Following the news that Luxembourg, among other countries, has suspended the use of the AstraZeneca COVID-19 vaccine over blood clot fears, the Ministry of Health has provided some clarification.

Luxembourg's Ministry of Health confirmed the cessation of vaccinations (as of this week) with vials from batch ABV5300 of the AstraZeneca vaccine. The decision followed news from Austria of the occurrence of serious adverse events following the administration of doses from this same batch.

A 49-year-old nurse died ten days after vaccination with the diagnosis of multiple thrombosis and another woman (35 years old) was hospitalised with pulmonary embolism but is on the mend. Both patients were vaccinated at the same time in the same hospital with the AstraZeneca vaccine batch ABV5300. Austria's health authorities decided to put the batch concerned aside while investigating these cases. A quality review of the affected batch is underway so that a connection can be ruled out and further action can be taken.

That being said, Luxembourg's Ministry of Health has confirmed that 4,141 out of 4,800 doses of the incriminated batch had already been administered before this decision.

The Health Ministry stated that no cases of thrombosis have been reported among people vaccinated with the AstraZeneca vaccine since the start of its administration.

From the data available to date, it cannot be concluded that the AstraZeneca vaccine has a greater risk of side effects than the other two vaccines (BioNTech / Pfizer and Moderna) which are also currently authorised.

Tests on this batch are underway at the official control laboratory in the Netherlands.
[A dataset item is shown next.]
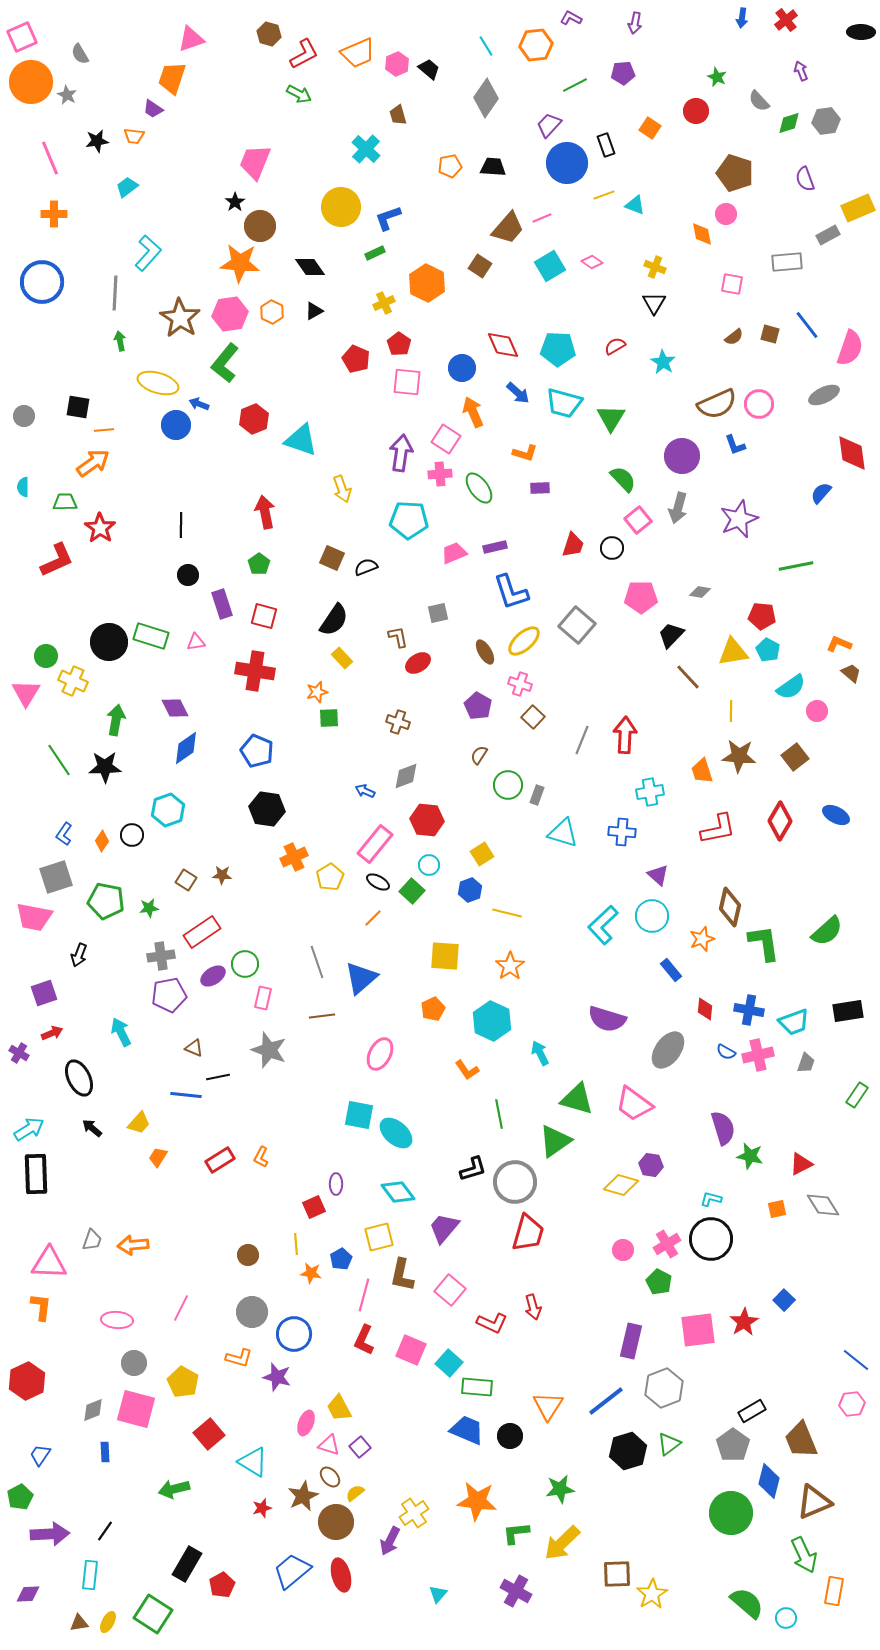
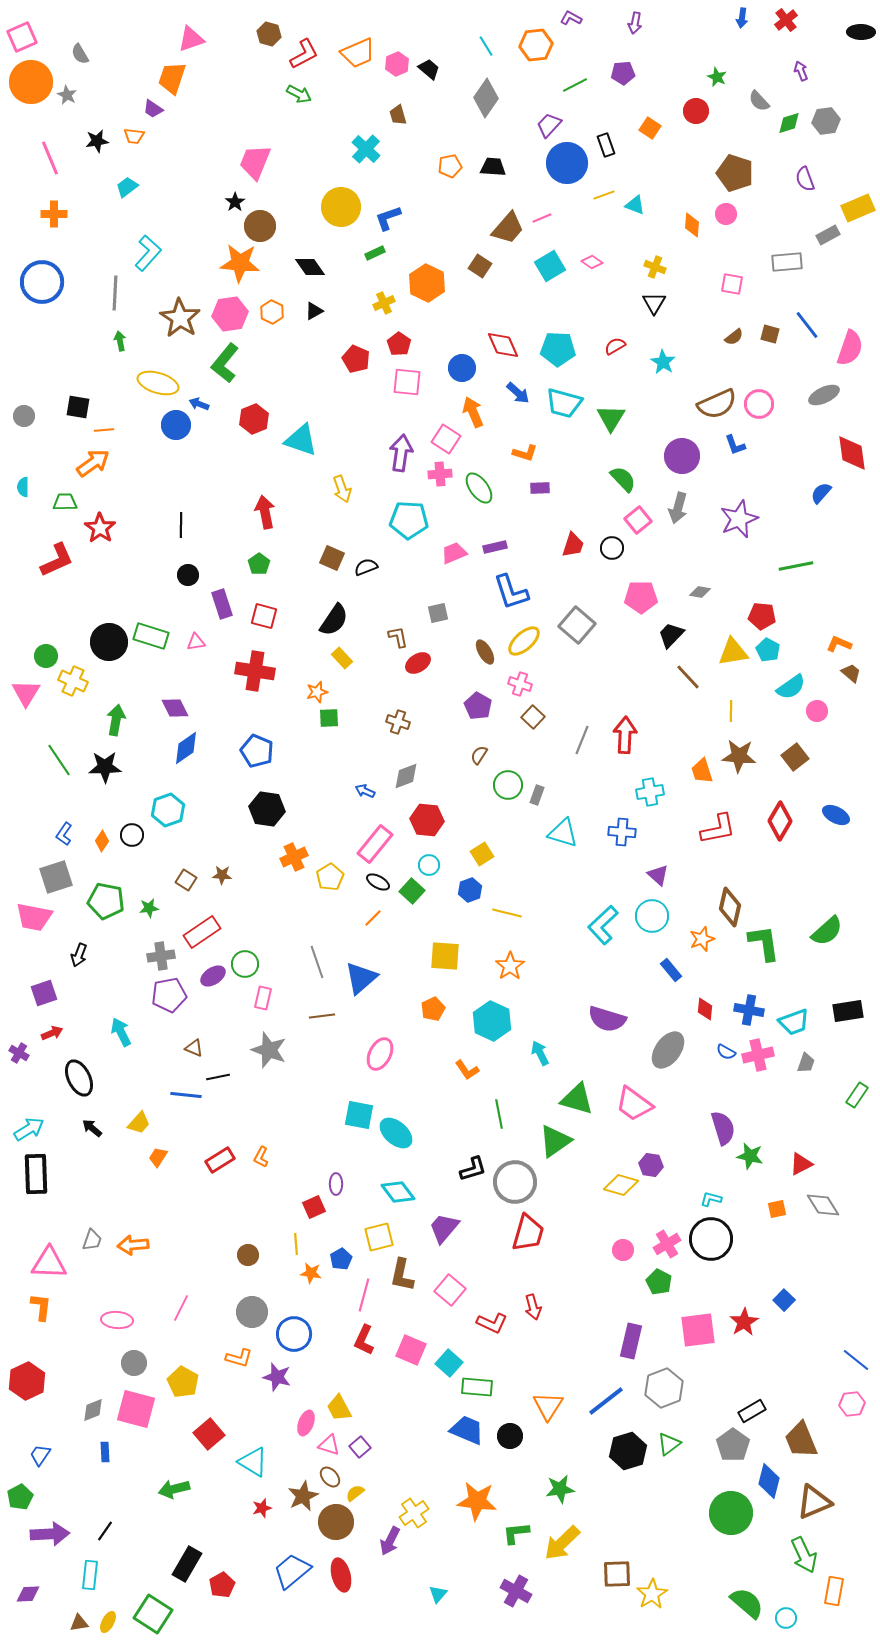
orange diamond at (702, 234): moved 10 px left, 9 px up; rotated 15 degrees clockwise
In addition, the Pharmacovigilance Risk Assessment Committee (PRAC) safety committee of the European Medicines Agency (EMA) is currently reviewing all cases of thromboembolic events and other conditions related to blood clots, reported after vaccination with the AstraZeneca vaccine.

As a precautionary principle, the remaining vials of this batch will remain "in quarantine" until the controls are completed by the EMA and the official control laboratory in the Netherlands responsible for batch release at European level.

In the meantime, the Luxembourg authorities are closely monitoring all the side effects notified in relation to the AstraZeneca vaccine as part of the vaccination campaign.